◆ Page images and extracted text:
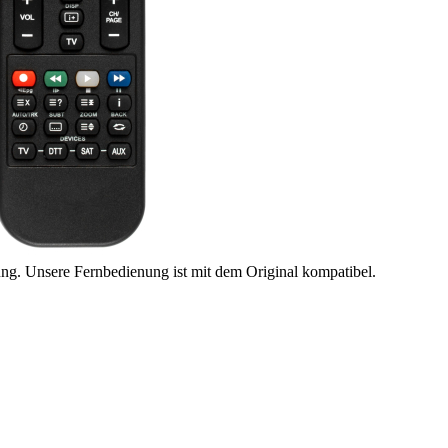
ung. Unsere Fernbedienung ist mit dem Original kompatibel.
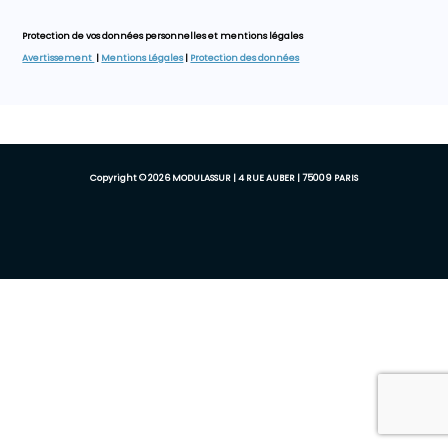
Protection de vos données personnelles et mentions légales
Avertissement
|
Mentions Légales
|
Protection des données
Copyright © 2026 MODULASSUR | 4 RUE AUBER | 75009 PARIS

◆ EXERCISE DIRECTIONS: Which lines run from the one holding "Protection des données" through the end of the data? Write them out exactly, ends included, and add nothing.

◆ REPLY TO THE EXERCISE:
Protection des données
Copyright © 2026 MODULASSUR | 4 RUE AUBER | 75009 PARIS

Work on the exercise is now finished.